*** Opening Records supplied ***

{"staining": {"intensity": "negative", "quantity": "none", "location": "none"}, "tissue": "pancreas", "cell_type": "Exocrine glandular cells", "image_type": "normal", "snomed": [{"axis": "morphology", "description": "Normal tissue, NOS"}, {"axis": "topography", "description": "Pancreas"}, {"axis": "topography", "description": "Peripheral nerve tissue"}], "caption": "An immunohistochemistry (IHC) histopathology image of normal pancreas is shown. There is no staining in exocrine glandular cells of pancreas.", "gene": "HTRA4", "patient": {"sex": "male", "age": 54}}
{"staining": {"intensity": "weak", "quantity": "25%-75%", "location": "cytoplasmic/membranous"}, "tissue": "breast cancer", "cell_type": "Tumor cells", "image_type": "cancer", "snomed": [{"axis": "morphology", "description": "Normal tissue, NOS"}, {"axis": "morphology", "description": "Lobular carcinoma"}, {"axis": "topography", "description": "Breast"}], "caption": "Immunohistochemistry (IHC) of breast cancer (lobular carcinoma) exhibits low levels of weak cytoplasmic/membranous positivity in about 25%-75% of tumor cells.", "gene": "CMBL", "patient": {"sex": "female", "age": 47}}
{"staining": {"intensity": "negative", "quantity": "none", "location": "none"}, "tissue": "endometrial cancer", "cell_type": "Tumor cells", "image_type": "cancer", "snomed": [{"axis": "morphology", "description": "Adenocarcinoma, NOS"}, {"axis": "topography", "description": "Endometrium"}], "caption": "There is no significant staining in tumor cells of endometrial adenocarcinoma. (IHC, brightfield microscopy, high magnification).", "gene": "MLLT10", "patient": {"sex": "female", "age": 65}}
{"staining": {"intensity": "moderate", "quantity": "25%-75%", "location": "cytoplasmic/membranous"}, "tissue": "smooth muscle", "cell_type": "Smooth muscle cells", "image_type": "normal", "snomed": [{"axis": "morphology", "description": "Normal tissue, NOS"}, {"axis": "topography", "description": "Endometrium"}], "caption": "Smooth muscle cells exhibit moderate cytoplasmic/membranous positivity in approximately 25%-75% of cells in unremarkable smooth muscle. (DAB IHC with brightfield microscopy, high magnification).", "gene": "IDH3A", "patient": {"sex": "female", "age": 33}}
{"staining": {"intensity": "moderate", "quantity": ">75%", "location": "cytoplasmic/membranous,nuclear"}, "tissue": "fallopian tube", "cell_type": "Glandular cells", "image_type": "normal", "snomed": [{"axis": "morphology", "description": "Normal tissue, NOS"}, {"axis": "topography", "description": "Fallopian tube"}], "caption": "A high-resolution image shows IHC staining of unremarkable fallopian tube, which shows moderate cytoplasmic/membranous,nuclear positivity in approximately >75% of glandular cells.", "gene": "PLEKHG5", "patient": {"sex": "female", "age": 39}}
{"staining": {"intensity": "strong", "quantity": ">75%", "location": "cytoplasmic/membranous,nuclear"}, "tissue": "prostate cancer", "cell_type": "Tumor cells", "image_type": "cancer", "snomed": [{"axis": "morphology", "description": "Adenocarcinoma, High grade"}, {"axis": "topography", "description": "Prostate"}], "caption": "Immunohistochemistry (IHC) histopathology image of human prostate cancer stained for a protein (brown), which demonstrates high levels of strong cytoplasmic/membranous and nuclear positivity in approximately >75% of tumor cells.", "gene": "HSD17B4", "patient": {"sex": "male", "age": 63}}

*** Closing Records supplied ***

[Requirement] Pull every line with the string "unremarkable" from the data above.

[Output of the task]
{"staining": {"intensity": "moderate", "quantity": "25%-75%", "location": "cytoplasmic/membranous"}, "tissue": "smooth muscle", "cell_type": "Smooth muscle cells", "image_type": "normal", "snomed": [{"axis": "morphology", "description": "Normal tissue, NOS"}, {"axis": "topography", "description": "Endometrium"}], "caption": "Smooth muscle cells exhibit moderate cytoplasmic/membranous positivity in approximately 25%-75% of cells in unremarkable smooth muscle. (DAB IHC with brightfield microscopy, high magnification).", "gene": "IDH3A", "patient": {"sex": "female", "age": 33}}
{"staining": {"intensity": "moderate", "quantity": ">75%", "location": "cytoplasmic/membranous,nuclear"}, "tissue": "fallopian tube", "cell_type": "Glandular cells", "image_type": "normal", "snomed": [{"axis": "morphology", "description": "Normal tissue, NOS"}, {"axis": "topography", "description": "Fallopian tube"}], "caption": "A high-resolution image shows IHC staining of unremarkable fallopian tube, which shows moderate cytoplasmic/membranous,nuclear positivity in approximately >75% of glandular cells.", "gene": "PLEKHG5", "patient": {"sex": "female", "age": 39}}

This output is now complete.